[Opening Available data section]
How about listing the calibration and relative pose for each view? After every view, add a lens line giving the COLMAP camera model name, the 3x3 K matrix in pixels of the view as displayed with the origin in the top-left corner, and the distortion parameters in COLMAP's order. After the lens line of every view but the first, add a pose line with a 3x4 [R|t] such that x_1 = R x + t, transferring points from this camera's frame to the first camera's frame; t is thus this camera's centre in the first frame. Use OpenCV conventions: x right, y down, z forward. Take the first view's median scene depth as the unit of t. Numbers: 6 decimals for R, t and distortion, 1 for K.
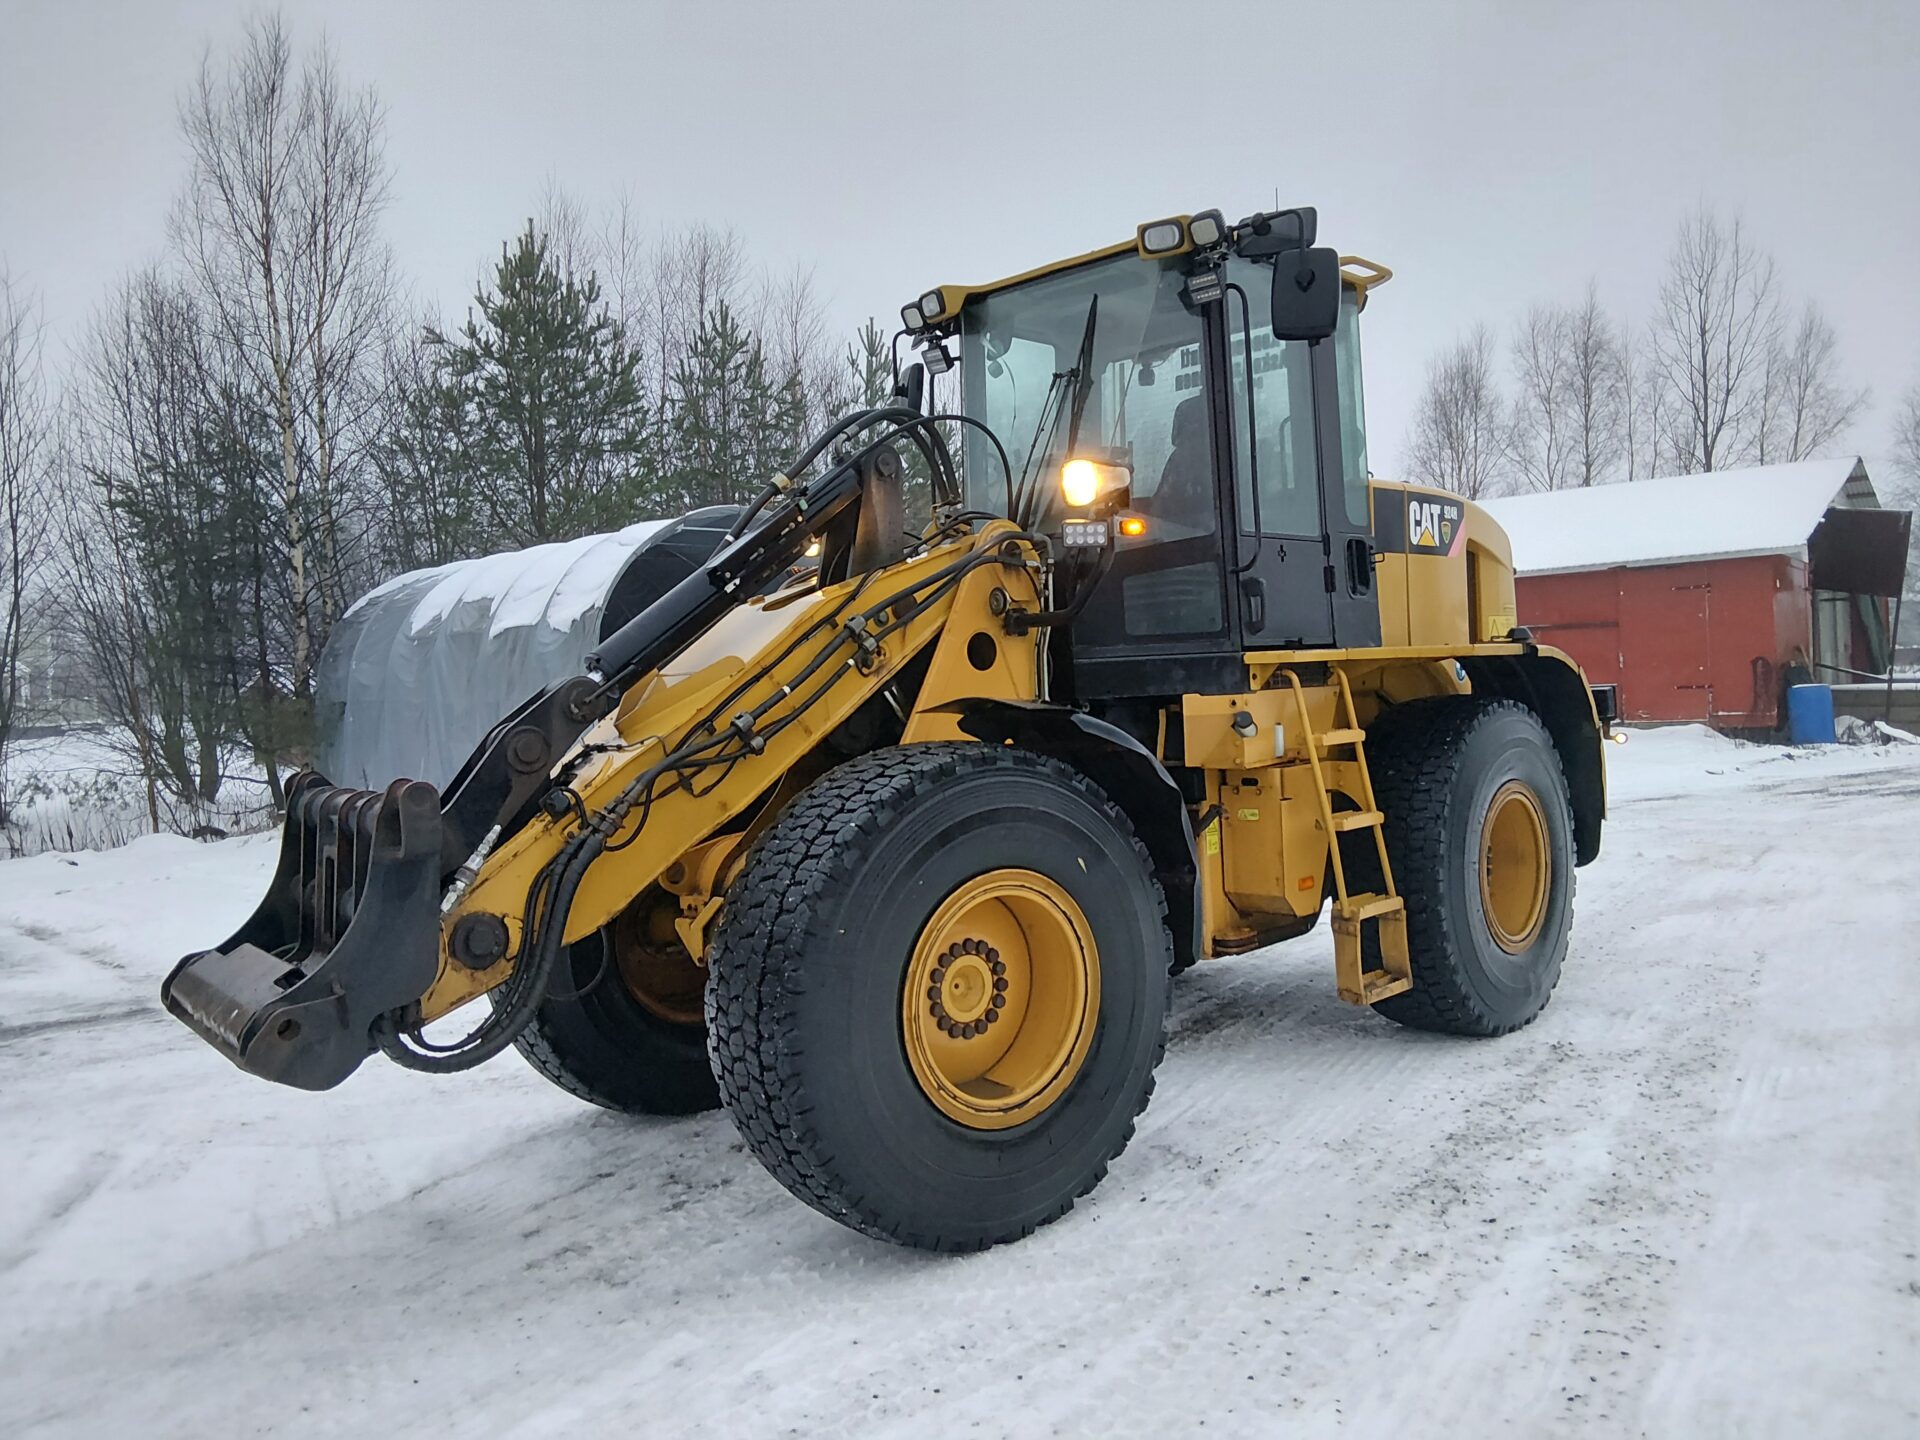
lens RADIAL K [[1464.2, 0, 982.3], [0, 1464.2, 689.2], [0, 0, 1]] dist [0.071676, -0.123273]
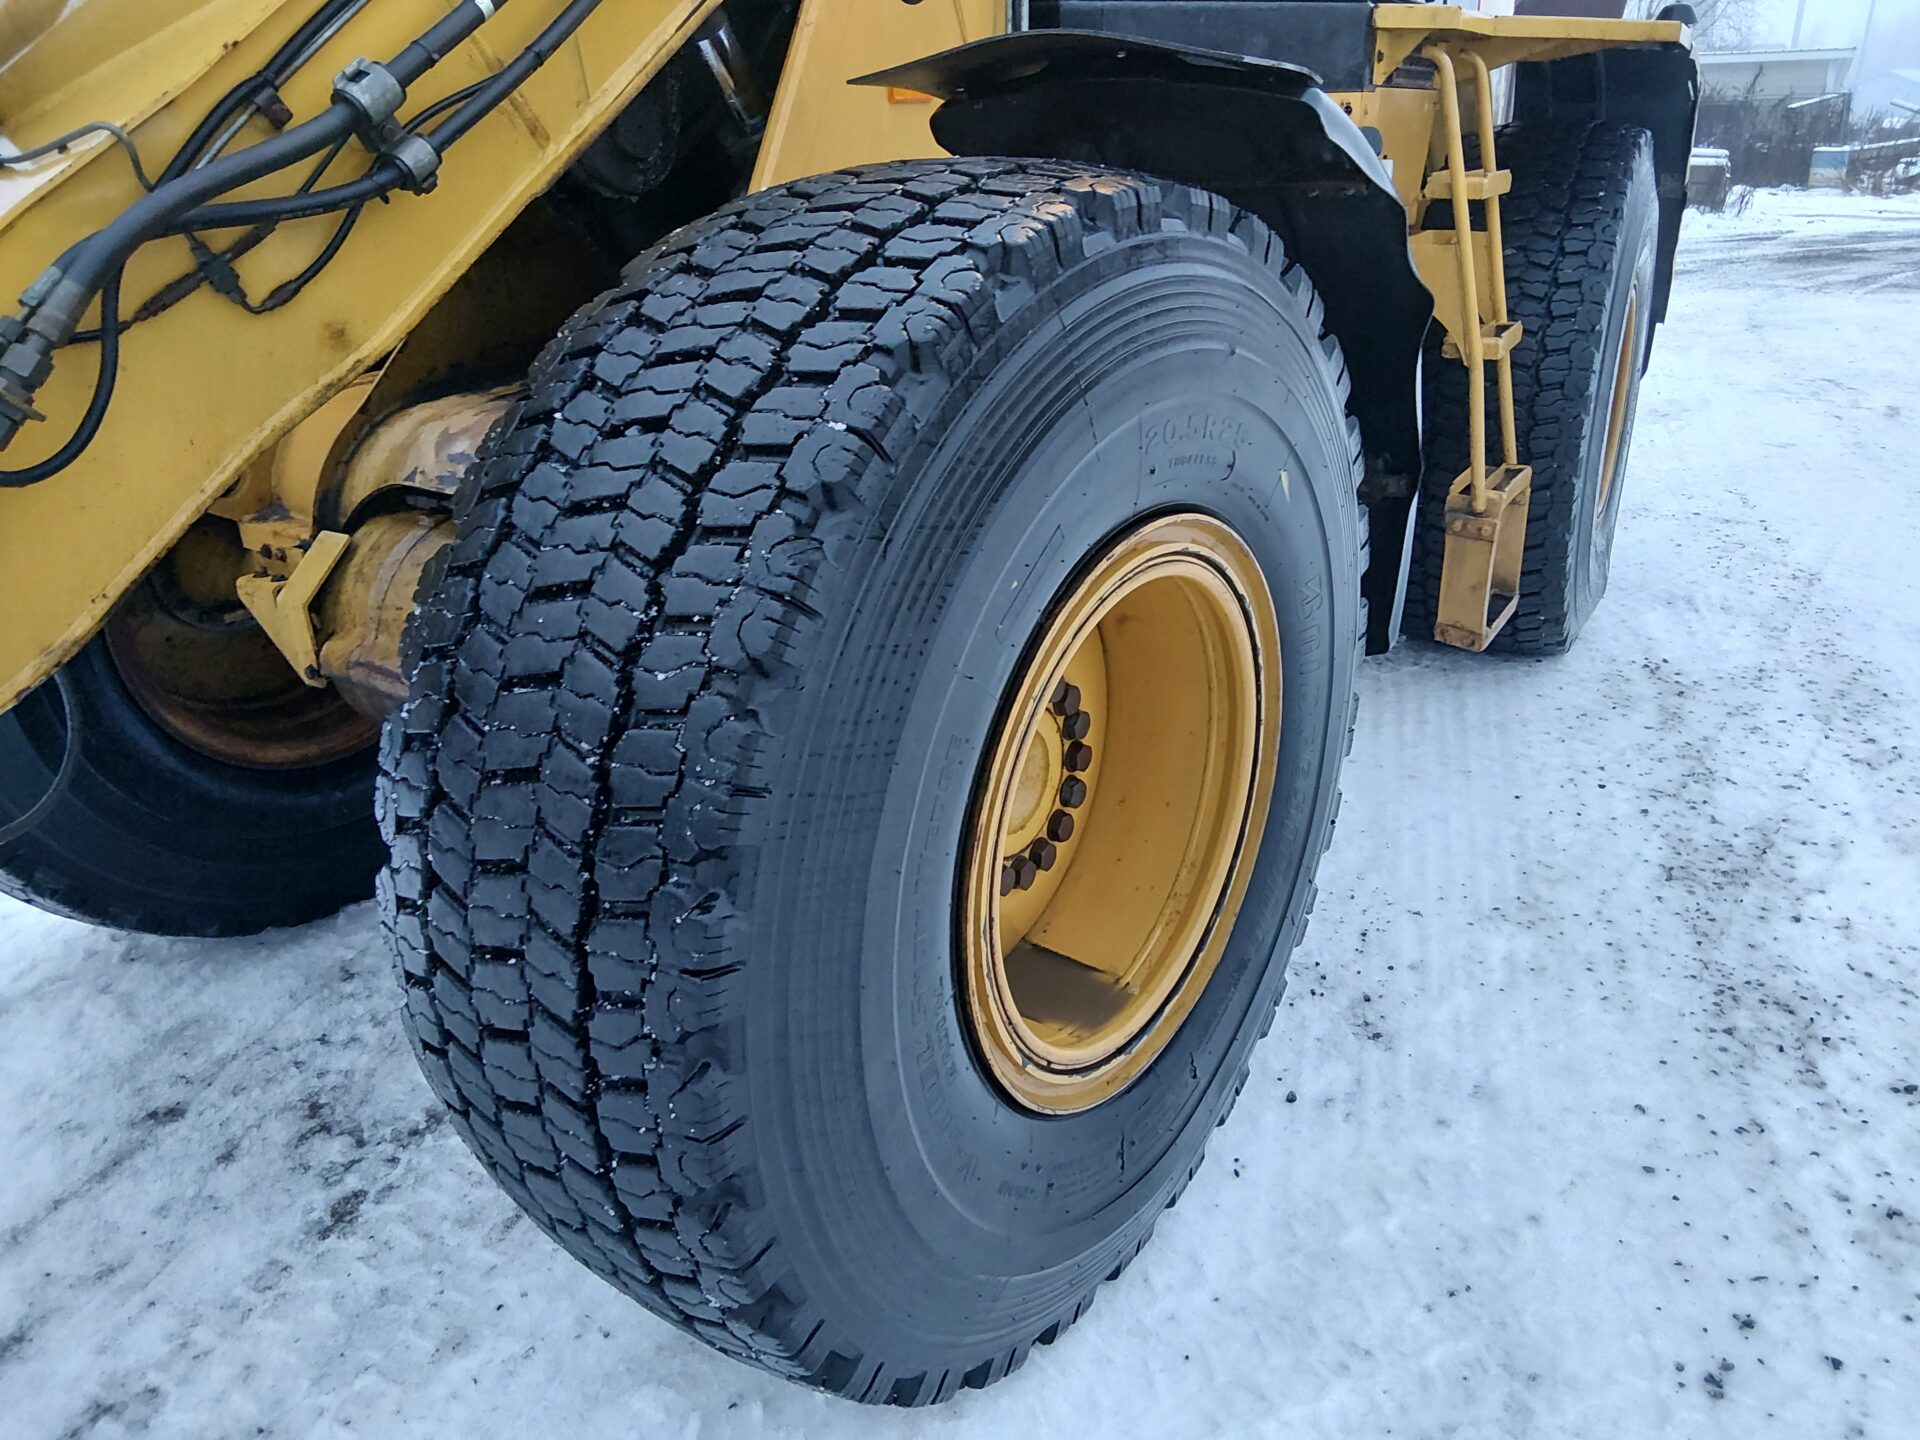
lens RADIAL K [[1464.2, 0, 964.9], [0, 1464.2, 714.0], [0, 0, 1]] dist [0.071676, -0.123273]
pose [[0.966590, -0.070174, 0.246537, -0.112964], [-0.021870, 0.935713, 0.352084, 0.031111], [-0.255395, -0.345713, 0.902915, 0.544677]]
[Closing Available data section]
[Activity]: Once the pictures are set aside, give the rest of the material again unchanged.

[The completed task]:
How about listing the calibration and relative pose for each view? After every view, add a lens line giving the COLMAP camera model name, the 3x3 K matrix in pixels of the view as displayed with the origin in the top-left corner, and the distortion parameters in COLMAP's order. After the lens line of every view but the first, add a pose line with a 3x4 [R|t] such that x_1 = R x + t, transferring points from this camera's frame to the first camera's frame; t is thus this camera's centre in the first frame. Use OpenCV conventions: x right, y down, z forward. Take the first view's median scene depth as the unit of t. Numbers: 6 decimals for R, t and distortion, 1 for K.
lens RADIAL K [[1464.2, 0, 982.3], [0, 1464.2, 689.2], [0, 0, 1]] dist [0.071676, -0.123273]
lens RADIAL K [[1464.2, 0, 964.9], [0, 1464.2, 714.0], [0, 0, 1]] dist [0.071676, -0.123273]
pose [[0.966590, -0.070174, 0.246537, -0.112964], [-0.021870, 0.935713, 0.352084, 0.031111], [-0.255395, -0.345713, 0.902915, 0.544677]]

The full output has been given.